A post-conversion co-op engagement. (conversion of apartment buildings to cooperative status)by Weiss, Judith Fellner
A cooperative housing corporation (co-op) is a form of real estate ownership evidenced by shares of stock or membership interests, initially purchased by tenant-shareholders from a sponsor. Ownership of shares in a co-op is accompanied by a proprietary lease that gives each shareholder the right to occupy a defined interior space. Unlike condominiums and homeowners' associations, co-ops usually own the building, underlying land, and improvements.
The co-op is responsible for maintenance, repair, and any required improvements to the property. Repairs and improvements within each apartment's interior space is the responsibility of the tenant- shareholder. The co-op is also responsible for payment of real estate taxes and any debt service on the underlying mortgage on the PrOperty. Tenant-shareholders are assessed monthly maintenance fees to pay for these expenditures; they also elect the Board of Directors which governs the co-op. Although the Board has direct responsibility for managing the coop, it usually retains a real estate management company to control finances, collect maintenance fees, and pay bills.
A CPA can serve co-ops in a variety of ways, from audit, review, or compilation of financial statements, to tax preparation, to business consulting. in addition, the financial statements of the co-op might be prepared on a GAAP or OCBOA basis. For the purposes of discussion, the article presents a discussion of factors for the CPA to consider when engaged to provide audit, tax and business advisory services to coops. However, many of the procedures would also be appropriate in a review engagement.
Planning the Audit
An exposure draft of an AICPA Audit Guide for Common interest Realty Associates (CIRAS) is (at the time of this writing) in the final approval stages. It will be a valuable resource to practitioners and should be referred to by those involved in engagements of the kind described in this article.
Upon accepting an engagement to audit a co-op, the practitioner should obtain a copy of the sponsor's offering prospectus and all amendments thereto. In some areas this document is known as the Sponsor's Black Book. This document will provide the auditor with considerable background information about the co-op. The auditor will obtain information about the sponsor, other parties related to the sponsor, the managing agent, if any, important contracts, number of apartments, shares issued, cost of building operations and existing financing. The document will also include copies of the original by-laws and the proprietary lease.

** Problems and tasks **
1. Reproduce the passage of the co-op audit article between "A post-conversion co-op" and "land, and improvements.", inclusive.
2. Write the next part of the co-op audit article, picking up after its final sentence.

** Given records **
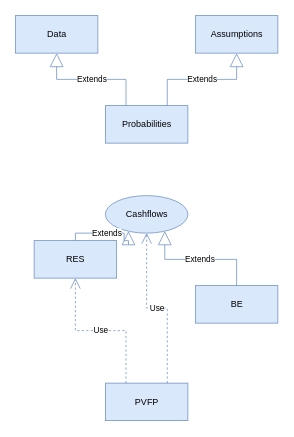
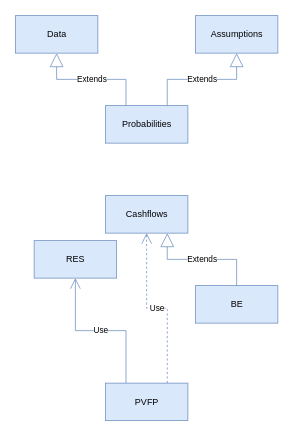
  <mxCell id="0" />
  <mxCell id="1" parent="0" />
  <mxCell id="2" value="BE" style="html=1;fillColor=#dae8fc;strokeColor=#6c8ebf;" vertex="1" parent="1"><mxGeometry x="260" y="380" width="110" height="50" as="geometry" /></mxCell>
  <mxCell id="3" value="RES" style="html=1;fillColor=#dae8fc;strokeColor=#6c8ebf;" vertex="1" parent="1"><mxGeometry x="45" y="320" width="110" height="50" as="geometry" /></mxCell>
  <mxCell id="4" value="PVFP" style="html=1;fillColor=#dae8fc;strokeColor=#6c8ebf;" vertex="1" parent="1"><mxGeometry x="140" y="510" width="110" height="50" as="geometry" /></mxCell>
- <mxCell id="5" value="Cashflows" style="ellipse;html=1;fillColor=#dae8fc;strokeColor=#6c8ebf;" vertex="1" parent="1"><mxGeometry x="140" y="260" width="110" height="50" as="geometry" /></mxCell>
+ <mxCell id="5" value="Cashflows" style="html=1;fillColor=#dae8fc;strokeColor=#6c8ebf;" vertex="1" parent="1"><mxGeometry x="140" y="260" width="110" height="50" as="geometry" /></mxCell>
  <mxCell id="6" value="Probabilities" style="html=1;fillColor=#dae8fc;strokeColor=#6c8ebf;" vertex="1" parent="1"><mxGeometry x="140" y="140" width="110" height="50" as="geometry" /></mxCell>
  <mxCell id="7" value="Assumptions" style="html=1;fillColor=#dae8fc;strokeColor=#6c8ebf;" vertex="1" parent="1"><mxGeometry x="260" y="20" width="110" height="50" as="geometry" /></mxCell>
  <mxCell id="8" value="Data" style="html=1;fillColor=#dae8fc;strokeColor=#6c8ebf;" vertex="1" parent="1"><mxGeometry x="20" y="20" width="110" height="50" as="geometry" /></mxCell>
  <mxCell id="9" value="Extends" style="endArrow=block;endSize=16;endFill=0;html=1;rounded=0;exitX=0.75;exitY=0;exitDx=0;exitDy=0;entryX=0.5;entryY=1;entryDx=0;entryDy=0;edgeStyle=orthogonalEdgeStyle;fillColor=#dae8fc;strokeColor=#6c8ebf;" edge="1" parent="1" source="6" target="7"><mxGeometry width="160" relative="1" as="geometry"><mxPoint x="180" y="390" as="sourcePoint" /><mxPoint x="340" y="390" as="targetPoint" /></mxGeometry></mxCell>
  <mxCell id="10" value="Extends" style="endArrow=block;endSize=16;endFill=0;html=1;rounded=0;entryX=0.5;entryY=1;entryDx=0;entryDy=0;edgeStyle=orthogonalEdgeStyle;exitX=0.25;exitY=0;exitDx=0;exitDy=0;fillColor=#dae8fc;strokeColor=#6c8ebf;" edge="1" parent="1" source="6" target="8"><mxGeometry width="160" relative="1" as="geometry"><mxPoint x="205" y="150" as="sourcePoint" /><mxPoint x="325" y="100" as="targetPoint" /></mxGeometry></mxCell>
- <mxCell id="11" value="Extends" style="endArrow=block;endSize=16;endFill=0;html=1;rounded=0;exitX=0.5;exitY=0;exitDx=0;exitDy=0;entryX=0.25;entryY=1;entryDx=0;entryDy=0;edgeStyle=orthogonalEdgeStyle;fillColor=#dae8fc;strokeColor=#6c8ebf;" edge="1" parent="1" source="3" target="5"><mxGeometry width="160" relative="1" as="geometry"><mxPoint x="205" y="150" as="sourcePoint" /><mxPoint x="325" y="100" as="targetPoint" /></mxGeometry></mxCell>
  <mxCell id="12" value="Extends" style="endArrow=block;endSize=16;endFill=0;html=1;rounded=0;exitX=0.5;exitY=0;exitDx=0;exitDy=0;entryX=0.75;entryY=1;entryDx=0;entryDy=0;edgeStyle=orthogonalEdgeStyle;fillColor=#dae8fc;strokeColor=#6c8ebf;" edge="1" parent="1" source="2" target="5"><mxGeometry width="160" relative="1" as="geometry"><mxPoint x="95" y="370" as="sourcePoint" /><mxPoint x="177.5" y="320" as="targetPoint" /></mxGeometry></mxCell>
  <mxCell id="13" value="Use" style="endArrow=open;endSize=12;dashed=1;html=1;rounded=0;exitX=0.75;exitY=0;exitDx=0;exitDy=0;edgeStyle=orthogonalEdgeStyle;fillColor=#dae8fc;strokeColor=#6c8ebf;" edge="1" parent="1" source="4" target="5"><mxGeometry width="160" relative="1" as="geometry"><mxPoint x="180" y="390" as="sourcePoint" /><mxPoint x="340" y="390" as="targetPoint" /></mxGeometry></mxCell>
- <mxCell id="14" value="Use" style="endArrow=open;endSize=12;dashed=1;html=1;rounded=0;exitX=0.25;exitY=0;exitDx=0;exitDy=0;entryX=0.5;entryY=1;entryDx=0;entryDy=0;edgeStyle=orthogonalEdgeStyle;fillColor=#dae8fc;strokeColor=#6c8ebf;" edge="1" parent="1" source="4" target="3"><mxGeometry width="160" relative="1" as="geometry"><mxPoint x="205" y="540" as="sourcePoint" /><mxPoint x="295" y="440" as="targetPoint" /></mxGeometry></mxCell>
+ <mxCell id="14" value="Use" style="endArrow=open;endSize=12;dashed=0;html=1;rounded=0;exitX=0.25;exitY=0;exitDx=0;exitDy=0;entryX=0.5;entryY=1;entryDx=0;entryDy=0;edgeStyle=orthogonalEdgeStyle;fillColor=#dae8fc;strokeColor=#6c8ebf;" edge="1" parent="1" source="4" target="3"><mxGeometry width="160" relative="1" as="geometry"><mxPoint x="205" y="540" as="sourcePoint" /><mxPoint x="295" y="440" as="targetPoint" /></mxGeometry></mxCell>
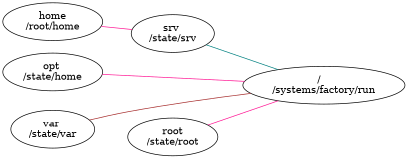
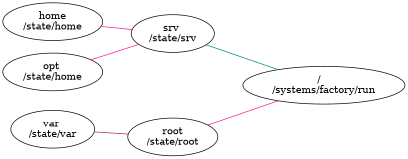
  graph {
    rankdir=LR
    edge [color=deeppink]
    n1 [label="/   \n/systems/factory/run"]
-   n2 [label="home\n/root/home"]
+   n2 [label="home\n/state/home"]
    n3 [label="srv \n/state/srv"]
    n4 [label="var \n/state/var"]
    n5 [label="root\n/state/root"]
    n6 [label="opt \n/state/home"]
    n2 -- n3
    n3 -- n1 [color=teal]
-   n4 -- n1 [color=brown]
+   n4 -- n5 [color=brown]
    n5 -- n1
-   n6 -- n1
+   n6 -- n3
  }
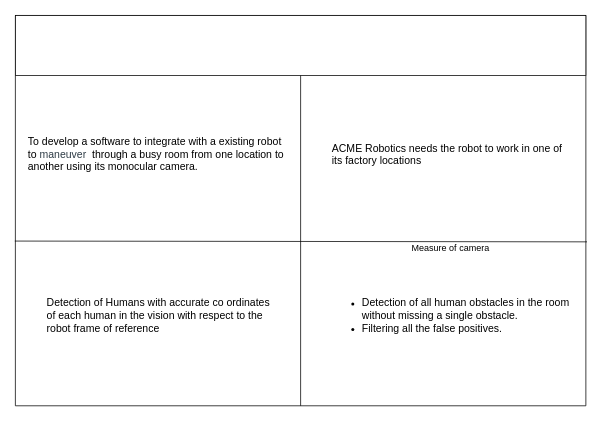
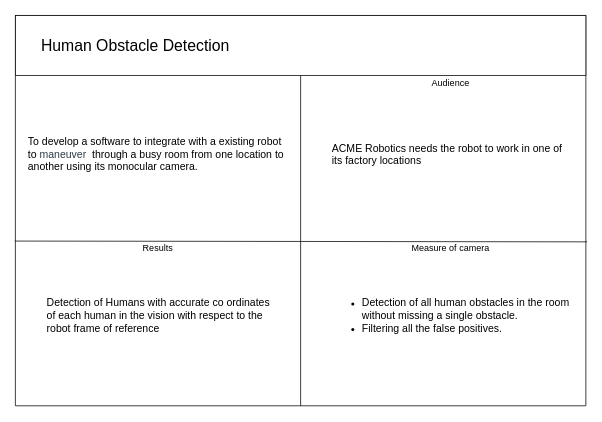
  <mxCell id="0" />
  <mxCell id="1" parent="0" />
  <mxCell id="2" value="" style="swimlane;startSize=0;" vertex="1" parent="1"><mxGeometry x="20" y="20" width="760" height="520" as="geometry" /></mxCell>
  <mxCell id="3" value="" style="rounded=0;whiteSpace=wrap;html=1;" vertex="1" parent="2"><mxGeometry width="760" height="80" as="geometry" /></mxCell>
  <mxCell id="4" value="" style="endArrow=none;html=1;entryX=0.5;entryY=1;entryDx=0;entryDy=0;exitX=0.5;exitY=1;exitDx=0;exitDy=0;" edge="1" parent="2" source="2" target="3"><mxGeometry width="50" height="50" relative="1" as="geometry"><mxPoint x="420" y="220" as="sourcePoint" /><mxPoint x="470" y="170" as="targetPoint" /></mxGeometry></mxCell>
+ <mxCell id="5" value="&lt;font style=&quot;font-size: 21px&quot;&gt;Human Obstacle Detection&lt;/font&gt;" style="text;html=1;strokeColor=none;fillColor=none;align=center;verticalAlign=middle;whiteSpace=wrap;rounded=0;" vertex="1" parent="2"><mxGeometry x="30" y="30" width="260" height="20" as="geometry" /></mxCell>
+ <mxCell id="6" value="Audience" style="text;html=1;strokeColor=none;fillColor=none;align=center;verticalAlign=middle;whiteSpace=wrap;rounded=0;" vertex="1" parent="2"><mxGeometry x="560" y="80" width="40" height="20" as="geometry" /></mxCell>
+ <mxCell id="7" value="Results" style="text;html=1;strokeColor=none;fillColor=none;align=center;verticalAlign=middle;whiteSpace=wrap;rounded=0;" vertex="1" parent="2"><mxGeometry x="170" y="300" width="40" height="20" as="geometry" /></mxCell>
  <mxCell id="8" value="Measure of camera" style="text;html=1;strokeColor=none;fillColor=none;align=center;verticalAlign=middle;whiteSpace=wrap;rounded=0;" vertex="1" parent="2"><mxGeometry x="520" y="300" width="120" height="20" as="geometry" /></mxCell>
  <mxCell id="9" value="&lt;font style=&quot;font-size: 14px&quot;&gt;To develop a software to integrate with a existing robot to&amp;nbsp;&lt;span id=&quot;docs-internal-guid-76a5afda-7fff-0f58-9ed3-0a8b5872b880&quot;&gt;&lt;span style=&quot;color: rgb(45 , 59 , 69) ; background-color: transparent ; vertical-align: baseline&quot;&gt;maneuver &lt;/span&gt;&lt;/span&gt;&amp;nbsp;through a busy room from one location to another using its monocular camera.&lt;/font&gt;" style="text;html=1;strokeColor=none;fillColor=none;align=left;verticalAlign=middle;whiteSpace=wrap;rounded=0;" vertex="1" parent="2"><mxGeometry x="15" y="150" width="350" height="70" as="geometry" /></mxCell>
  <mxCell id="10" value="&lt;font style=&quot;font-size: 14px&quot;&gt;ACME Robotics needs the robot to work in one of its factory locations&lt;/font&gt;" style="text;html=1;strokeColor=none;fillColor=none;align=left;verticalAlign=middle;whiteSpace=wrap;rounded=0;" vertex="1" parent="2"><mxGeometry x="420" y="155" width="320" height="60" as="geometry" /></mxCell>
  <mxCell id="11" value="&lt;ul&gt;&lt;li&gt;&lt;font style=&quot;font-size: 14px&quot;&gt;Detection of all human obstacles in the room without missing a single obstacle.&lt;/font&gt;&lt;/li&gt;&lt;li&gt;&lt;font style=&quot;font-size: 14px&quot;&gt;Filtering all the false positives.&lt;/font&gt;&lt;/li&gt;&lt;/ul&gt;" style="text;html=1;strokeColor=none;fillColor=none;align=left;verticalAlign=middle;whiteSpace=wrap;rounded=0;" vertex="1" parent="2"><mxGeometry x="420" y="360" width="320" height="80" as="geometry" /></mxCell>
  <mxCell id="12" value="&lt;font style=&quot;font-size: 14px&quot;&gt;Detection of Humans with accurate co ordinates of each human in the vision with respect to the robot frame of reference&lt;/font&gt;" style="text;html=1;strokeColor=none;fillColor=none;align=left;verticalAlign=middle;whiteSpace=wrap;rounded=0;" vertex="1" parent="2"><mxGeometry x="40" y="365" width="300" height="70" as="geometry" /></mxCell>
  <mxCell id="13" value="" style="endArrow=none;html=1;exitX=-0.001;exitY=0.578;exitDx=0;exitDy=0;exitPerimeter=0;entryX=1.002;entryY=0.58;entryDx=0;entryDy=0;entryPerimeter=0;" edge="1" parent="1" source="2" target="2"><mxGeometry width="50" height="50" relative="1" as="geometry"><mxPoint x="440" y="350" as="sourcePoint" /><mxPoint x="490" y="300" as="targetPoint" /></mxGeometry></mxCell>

** Solved tasks **
1.
A post-conversion co-op engagement. (conversion of apartment buildings to cooperative status)by Weiss, Judith Fellner
A cooperative housing corporation (co-op) is a form of real estate ownership evidenced by shares of stock or membership interests, initially purchased by tenant-shareholders from a sponsor. Ownership of shares in a co-op is accompanied by a proprietary lease that gives each shareholder the right to occupy a defined interior space. Unlike condominiums and homeowners' associations, co-ops usually own the building, underlying land, and improvements.

2.
A review of minutes of Board meetings will provide the auditor with information and insight about the Board's thoughts and actions. Information on special and capital assessments, discussions about, or authorization for, major repairs as well as other issues usually appear in the minutes. The auditor may also learn about the existence of capital budgets, future commitments, and pending litigation.
Applying analytical procedures to unadjusted current information just prior to or at the end of the accounting year is an efficient method of determining the extent and type of audit procedures that should be followed. A comparison of that information to prior years' actual results and the current year's operating budget will help the auditor to identify potential areas of misstatement. Information obtained from the Board's minutes may help to explain some of the variances.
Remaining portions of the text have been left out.